__Extrait du texte__:
=-=-=-=-=

"Non, pas du tout!" : le projet Scaf n'est pas mort, assure Emmanuel Macron
information fournie par Boursorama avec Media Services 24/04/2026 à 10:37

La président de la République a abondé dans le sens du chancelier, Friedrich Merz, qui s'est dit fin mars déterminé à sauver le programme de "chasseur du futur", embourbé dans les rivalités industrielles entre Dassault et Airbus.

Le chancelier Friedrich Merz et Emmanuel Macron, à Paris, le 17 avril 2026 ( AFP / LUDOVIC MARIN )

"Non", le programme européen d'avion de combat Scaf n'est pas mort, a assuré vendredi 24 avril Emmanuel Macron à l'issue d'un entretien avec le chancelier Friedrich Merz. "Non, pas du tout", a répliqué le président français à qui une journaliste demandait si le projet Scaf était "mort", en conclusion de son entrevenue avec le chef du gouvernement allemand en marge d'un sommet européen informel à Chypre.

"Plusieurs axes" de travail

"Nous avons eu une bonne discussion ce matin avec monsieur le Chancelier et nous avons donné mandat à nos ministères de la Défense de travailler sur, justement, plusieurs axes, sur différents sujets, pas simplement l'avion de combat du futur, mais différents leviers de coopération entre nos deux pays", a assuré M. Macron.

"Nos ministères de la Défense ont ce mandat pour les semaines à venir", a-t-il ajouté. "On continue d'avancer. L'Europe n'a jamais autant eu besoin d'unité, de plus d'indépendance, de plus de souveraineté".

Lancé en 2017 par Emmanuel Macron et la chancelière Angela Merkel, rejoints par l'Espagne deux ans plus tard, le Scaf est un système qui comprend non seulement un avion mais aussi des drones reliés entre eux par un système de communication numérique innovant, "un cloud de combat".

Mais le projet piétine en raison de désaccords persistants entre Dassault Aviation pour la France et Airbus, qui représente l'Allemagne et l'Espagne.

Il est considéré comme un symbole de la coopération en matière de défense et de sécurité entre la France et l'Allemagne, les deux puissances européennes cherchant à présenter un front uni face à une Russie hostile et à un engagement américain de plus en plus hésitant en matière de sécurité européenne. La ministre française des Armées, Catherine Vautrin, avait déclaré mardi que les médiateurs franco-allemands chargés de sauver le programme avaient demandé "dix jours de plus", jusqu'au "28 avril", pour rendre leurs conclusions.

=-=-=-=-=

__Enregistrements extraits__:

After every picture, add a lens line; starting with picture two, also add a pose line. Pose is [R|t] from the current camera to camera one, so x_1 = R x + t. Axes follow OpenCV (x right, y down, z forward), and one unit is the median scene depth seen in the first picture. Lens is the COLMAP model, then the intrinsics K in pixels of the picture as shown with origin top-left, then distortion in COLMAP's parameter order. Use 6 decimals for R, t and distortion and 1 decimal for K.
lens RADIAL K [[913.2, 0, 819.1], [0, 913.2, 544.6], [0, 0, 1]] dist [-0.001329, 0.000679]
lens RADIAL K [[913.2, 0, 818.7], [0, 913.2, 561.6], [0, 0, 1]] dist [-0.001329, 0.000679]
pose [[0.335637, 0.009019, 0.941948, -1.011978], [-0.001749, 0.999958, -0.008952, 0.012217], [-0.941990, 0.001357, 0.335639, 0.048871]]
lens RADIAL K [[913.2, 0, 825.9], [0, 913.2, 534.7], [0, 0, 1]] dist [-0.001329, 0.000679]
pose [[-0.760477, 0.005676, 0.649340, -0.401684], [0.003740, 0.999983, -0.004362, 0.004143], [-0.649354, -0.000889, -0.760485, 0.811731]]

=-=-=-=-=

__Énoncé__: Relevez s'il vous plaît toutes les personnalités politiques nommées dans l'article sur le projet Scaf, avec la fonction que l'article attribue à chacune.

__Solution__:
- Emmanuel Macron : président de la République
- Friedrich Merz : chancelier
- Angela Merkel : chancelière
- Catherine Vautrin : ministre française des Armées